● **What is required**: Each line of the records below that contains "magnification" needs to be copied.

● **Data**:
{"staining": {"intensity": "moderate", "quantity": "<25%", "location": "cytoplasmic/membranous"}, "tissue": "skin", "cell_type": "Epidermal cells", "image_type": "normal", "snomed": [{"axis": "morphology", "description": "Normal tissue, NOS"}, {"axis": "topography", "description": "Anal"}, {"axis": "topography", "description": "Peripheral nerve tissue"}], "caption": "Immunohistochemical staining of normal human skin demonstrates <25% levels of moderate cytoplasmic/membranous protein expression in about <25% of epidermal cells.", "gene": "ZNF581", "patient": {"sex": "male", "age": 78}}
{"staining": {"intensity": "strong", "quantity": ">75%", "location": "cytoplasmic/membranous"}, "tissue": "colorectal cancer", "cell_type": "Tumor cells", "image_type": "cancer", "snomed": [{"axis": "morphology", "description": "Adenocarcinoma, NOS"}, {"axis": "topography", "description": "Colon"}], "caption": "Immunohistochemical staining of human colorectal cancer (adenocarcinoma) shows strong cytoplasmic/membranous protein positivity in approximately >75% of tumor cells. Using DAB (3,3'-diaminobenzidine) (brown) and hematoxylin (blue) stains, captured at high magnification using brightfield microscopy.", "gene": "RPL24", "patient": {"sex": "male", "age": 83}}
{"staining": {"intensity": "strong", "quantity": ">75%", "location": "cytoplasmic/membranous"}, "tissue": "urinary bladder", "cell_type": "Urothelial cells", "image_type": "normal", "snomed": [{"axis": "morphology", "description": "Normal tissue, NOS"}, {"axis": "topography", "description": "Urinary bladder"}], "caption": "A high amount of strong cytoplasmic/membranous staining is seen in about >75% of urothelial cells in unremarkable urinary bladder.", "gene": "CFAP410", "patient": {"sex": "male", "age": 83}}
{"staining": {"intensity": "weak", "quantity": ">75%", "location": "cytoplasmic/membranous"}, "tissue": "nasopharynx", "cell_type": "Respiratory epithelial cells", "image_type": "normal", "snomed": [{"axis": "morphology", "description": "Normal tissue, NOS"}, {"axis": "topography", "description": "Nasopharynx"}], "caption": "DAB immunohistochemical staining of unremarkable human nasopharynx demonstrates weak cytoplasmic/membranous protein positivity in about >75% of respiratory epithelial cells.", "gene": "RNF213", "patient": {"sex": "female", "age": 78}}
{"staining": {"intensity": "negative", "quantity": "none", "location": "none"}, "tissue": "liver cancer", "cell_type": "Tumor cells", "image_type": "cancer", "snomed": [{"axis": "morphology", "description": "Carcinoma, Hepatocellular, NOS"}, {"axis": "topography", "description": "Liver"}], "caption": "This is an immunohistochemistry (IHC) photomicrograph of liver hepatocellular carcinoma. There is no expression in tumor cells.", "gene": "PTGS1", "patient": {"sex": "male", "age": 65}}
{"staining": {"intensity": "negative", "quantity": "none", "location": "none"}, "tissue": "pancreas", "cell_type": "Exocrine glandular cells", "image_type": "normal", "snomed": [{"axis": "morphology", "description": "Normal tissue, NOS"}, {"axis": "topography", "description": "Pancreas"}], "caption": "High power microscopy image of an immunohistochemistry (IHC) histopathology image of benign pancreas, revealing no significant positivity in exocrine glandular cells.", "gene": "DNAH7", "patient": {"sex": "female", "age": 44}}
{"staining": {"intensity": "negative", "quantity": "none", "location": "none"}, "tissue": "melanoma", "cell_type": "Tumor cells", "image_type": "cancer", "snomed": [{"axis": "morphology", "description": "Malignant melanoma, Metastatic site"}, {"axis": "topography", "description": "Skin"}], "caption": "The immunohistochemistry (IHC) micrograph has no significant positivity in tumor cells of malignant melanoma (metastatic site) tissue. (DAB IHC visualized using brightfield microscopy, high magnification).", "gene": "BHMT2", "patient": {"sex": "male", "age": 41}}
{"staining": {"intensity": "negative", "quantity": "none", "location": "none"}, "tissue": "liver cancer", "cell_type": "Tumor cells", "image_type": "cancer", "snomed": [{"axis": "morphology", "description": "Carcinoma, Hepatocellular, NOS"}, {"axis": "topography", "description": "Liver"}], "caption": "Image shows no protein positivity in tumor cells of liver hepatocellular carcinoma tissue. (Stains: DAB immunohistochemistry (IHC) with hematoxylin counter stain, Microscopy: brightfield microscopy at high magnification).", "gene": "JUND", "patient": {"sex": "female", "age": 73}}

● **Result**:
{"staining": {"intensity": "strong", "quantity": ">75%", "location": "cytoplasmic/membranous"}, "tissue": "colorectal cancer", "cell_type": "Tumor cells", "image_type": "cancer", "snomed": [{"axis": "morphology", "description": "Adenocarcinoma, NOS"}, {"axis": "topography", "description": "Colon"}], "caption": "Immunohistochemical staining of human colorectal cancer (adenocarcinoma) shows strong cytoplasmic/membranous protein positivity in approximately >75% of tumor cells. Using DAB (3,3'-diaminobenzidine) (brown) and hematoxylin (blue) stains, captured at high magnification using brightfield microscopy.", "gene": "RPL24", "patient": {"sex": "male", "age": 83}}
{"staining": {"intensity": "negative", "quantity": "none", "location": "none"}, "tissue": "melanoma", "cell_type": "Tumor cells", "image_type": "cancer", "snomed": [{"axis": "morphology", "description": "Malignant melanoma, Metastatic site"}, {"axis": "topography", "description": "Skin"}], "caption": "The immunohistochemistry (IHC) micrograph has no significant positivity in tumor cells of malignant melanoma (metastatic site) tissue. (DAB IHC visualized using brightfield microscopy, high magnification).", "gene": "BHMT2", "patient": {"sex": "male", "age": 41}}
{"staining": {"intensity": "negative", "quantity": "none", "location": "none"}, "tissue": "liver cancer", "cell_type": "Tumor cells", "image_type": "cancer", "snomed": [{"axis": "morphology", "description": "Carcinoma, Hepatocellular, NOS"}, {"axis": "topography", "description": "Liver"}], "caption": "Image shows no protein positivity in tumor cells of liver hepatocellular carcinoma tissue. (Stains: DAB immunohistochemistry (IHC) with hematoxylin counter stain, Microscopy: brightfield microscopy at high magnification).", "gene": "JUND", "patient": {"sex": "female", "age": 73}}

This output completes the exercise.